It’s not unusual for biological grandparents to be interested in maintaining contact after the adoption of their grandchild. In a case of a child adopted at an older age who had an established relationship with birth grandparents before the adoption, it is often in the child’s best interest to maintain that relationship. Some adoptive parents, believing that children cannot have too many people who love them, incorporate biological grandparents into their child’s life. The degree of contact may vary from occasional letters to frequent meetings.
That said, when a child is adopted, the rights of biological parents are legally terminated. Accordingly, the rights of biological grandparents, who derive their rights to the child through the birth parents, are also terminated. Therefore, biological grandparents do not have any enforceable rights to visitation with their grandchild after the adoption is finalized. An exception would be in the case of a written contract between the adoptive parents and the child’s biological relatives guaranteeing visitation, in a state that allows such enforceable contracts.
Currently, 18 states allow adoptive parents to enter enforceable, written contact agreements with their child’s biological relatives. See “Contact Contracts” for the complete list. Each state has its own requirements. Generally, there can be no agreement unless every party, including a child adopted over the age of 12, agrees, and the court finds that the agreement is in the child’s best interest.
In states where statutes do not address post-adoption contact agreements, there is nothing to prevent adoptive and birth families from entering an agreement that will be based upon the good will and trust between the parties.
Work with an attorney to assure an agreement’s conformity with your state’s laws. Tailor it to your child’s best interest. Provisions may vary greatly, from simple agreements that specify a yearly exchange of letters and pictures to agreements that a child will participate in birth family gatherings, visit at holiday times, or a specific number of times per year.
Dealing with Change
Open adoption relationships, as do all relationships, change over time. In the absence of a legal agreement, it’s advised that all parties confer and reach a mutual decision based on the child’s best interest.
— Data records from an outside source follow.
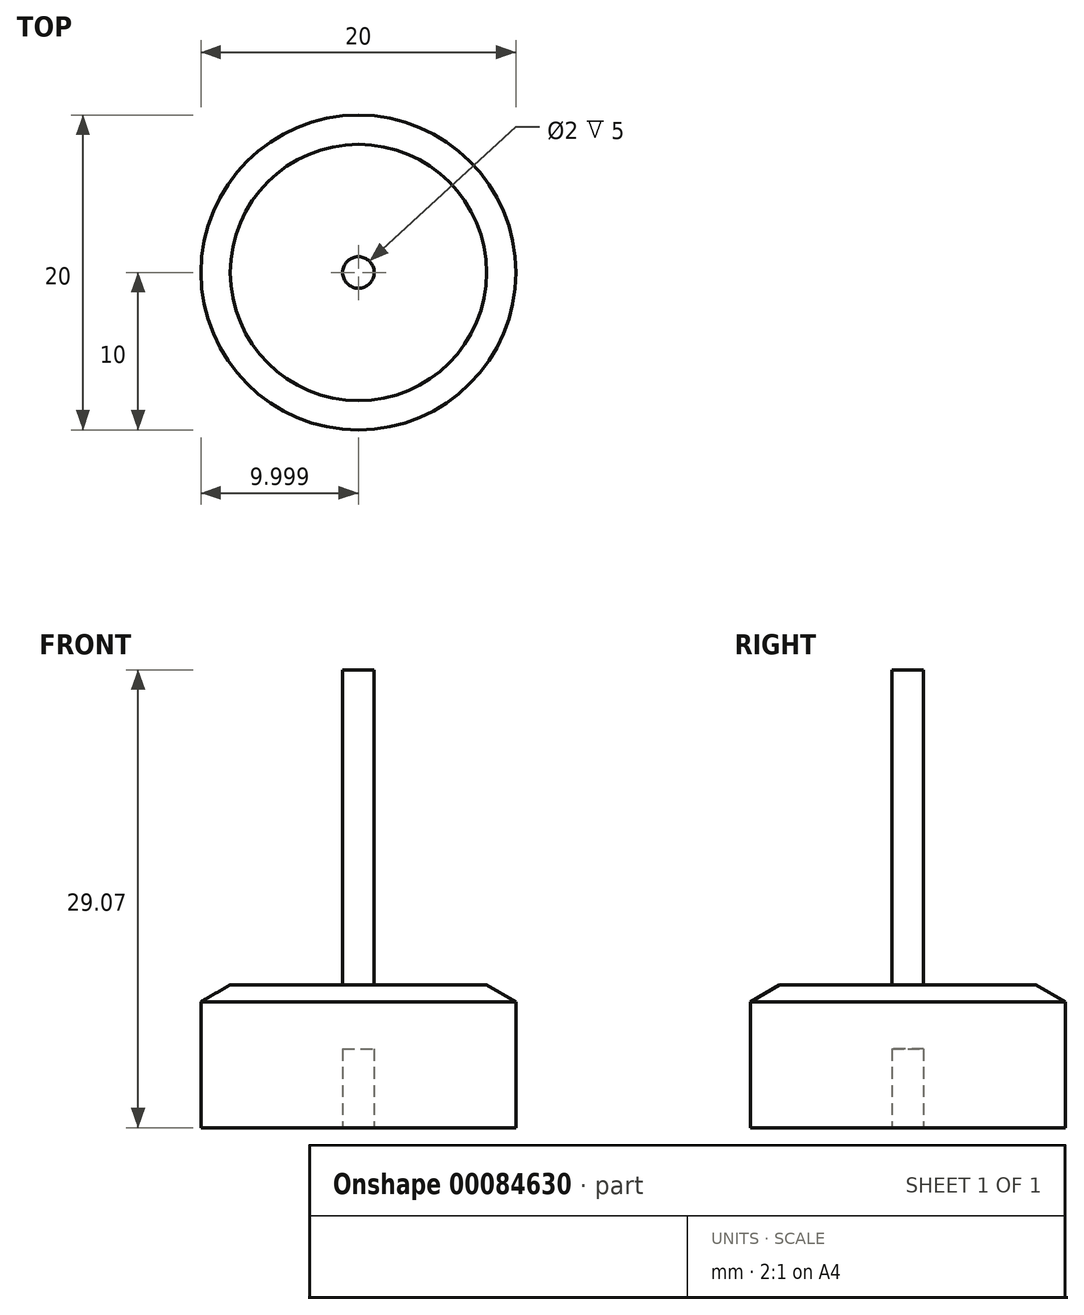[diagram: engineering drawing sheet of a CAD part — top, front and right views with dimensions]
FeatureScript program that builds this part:
annotation { "Feature Type Name" : "Feature", "Feature Type Description" : "" }
export const myFeature = defineFeature(function(context is Context, id is Id, definition is map)
    precondition{}
    {
        {
            var Q0;
            Q0=qCreatedBy(makeId("Front.planeOp"),FACE);
            var sketch = newSketch(context, id + "F0", { "sketchPlane" : qUnion([Q0])});
            skLineSegment(sketch, "E0.bottom", {"start": v(-30.55, 8) * mm, "end": v(-20.55, 8) * mm});
            skLineSegment(sketch, "E0.top", {"start": v(-30.55, 0) * mm, "end": v(-21.55, 0) * mm});
            skLineSegment(sketch, "E0.left", {"start": v(-30.55, 8) * mm, "end": v(-30.55, 0) * mm});
            skPoint(sketch, "E1", {"position": v(-20.55, 8) * mm});
            skPoint(sketch, "E2", {"position": v(-20.55, 0) * mm});
            skPoint(sketch, "E3", {"position": v(-20.55, 9.07) * mm});
            skLineSegment(sketch, "E4", {"start": v(-20.55, 8) * mm, "end": v(-20.55, 9.07) * mm});
            skLineSegment(sketch, "E5", {"start": v(-30.55, 8) * mm, "end": v(-28.7, 9.07) * mm});
            skLineSegment(sketch, "E6", {"start": v(-28.7, 9.07) * mm, "end": v(-20.55, 9.07) * mm});
            skLineSegment(sketch, "E7", {"start": v(-20.55, 8) * mm, "end": v(-20.55, 5) * mm});
            skPoint(sketch, "E0.right.end.orphan", {"position": v(-10.55, 0) * mm});
            skPoint(sketch, "E8.start.orphan", {"position": v(-10.55, 8) * mm});
            skLineSegment(sketch, "E9", {"start": v(-20.55, 9.07) * mm, "end": v(-20.55, 29.07) * mm});
            skLineSegment(sketch, "E10", {"start": v(-20.55, 29.07) * mm, "end": v(-21.55, 29.07) * mm});
            skLineSegment(sketch, "E11", {"start": v(-21.55, 29.07) * mm, "end": v(-21.55, 0) * mm});
            skPoint(sketch, "E12.start.orphan", {"position": v(-20.55, 4) * mm});
            skLineSegment(sketch, "E13", {"start": v(-20.55, 5) * mm, "end": v(-21.55, 5) * mm});
            skPoint(sketch, "E14", {"position": v(-20.55, 5) * mm});
            skSolve(sketch);
        }
        {
            var Q0;
            {var subQ0=sQuery(id+"F0.wireOp",EDGE,"E9");Q0=makeQuery(id+"F0.imprint","IMPRINT",FACE,{"disambiguationData":[TD([[makeQuery(id+"F0.imprint","IMPRINT",EDGE,{"derivedFrom":subQ0}),1.0]])]});}
            var Q1;
            {var subQ5=sQuery(id+"F0.wireOp",EDGE,"E0.top");Q1=makeQuery(id+"F0.imprint","IMPRINT",FACE,{"disambiguationData":[TD([[makeQuery(id+"F0.imprint","IMPRINT",EDGE,{"derivedFrom":subQ5}),1.0]])]});}
            var Q2;
            {var subQ0=sQuery(id+"F0.wireOp",EDGE,"E5");Q2=makeQuery(id+"F0.imprint","IMPRINT",FACE,{"disambiguationData":[TD([[makeQuery(id+"F0.imprint","IMPRINT",EDGE,{"derivedFrom":subQ0}),-1.0]])]});}
            var Q3;
            {var subQ0=sQuery(id+"F0.wireOp",EDGE,"E7");Q3=makeQuery(id+"F0.imprint","IMPRINT",FACE,{"disambiguationData":[TD([[makeQuery(id+"F0.imprint","IMPRINT",EDGE,{"derivedFrom":subQ0}),-1.0]])]});}
            var Q4;
            {var subQ0=sQuery(id+"F0.wireOp",EDGE,"E4");Q4=makeQuery(id+"F0.imprint","IMPRINT",FACE,{"disambiguationData":[TD([[makeQuery(id+"F0.imprint","IMPRINT",EDGE,{"derivedFrom":subQ0}),1.0]])]});}
            var Q5;
            Q5=sQuery(id+"F0.wireOp",EDGE,"E9");
            revolve(context, id + "F1", {"entities" : qUnion([Q0, Q1, Q2, Q3, Q4]), "axis" : qUnion([Q5]), "revolveType" : RevolveType.FULL});
        }
    });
If the new terms differ significantly from the previous level of contact, perhaps now’s the time to enter a formal agreement.
In a case where a legally enforceable agreement exists and where adoptive parents or biological relatives, grandparents in your case, seek to make changes to the existing agreement in the child’s best interest, they can seek mediation or bring an action in court to ask that the existing contract be enforced or modified. Breach of an existing agreement does not affect the legality of the adoption or the adoptive parents’ rights.
In most states, especially since the Supreme Court decision in Troxel v. Granville, 530 U.S. 37 (2000), the legal presumption is that parents are best suited to determine what is in their child’s best interest. Any non-parent, including a biological grandparent, petitioning for visitation must overcome that presumption, in addition to proving that visitation would be in the best interest of the child. Under Troxel, the court must give special consideration to the wishes of the parents, as well as consider the best interest of the child, before granting visitation rights to grandparents.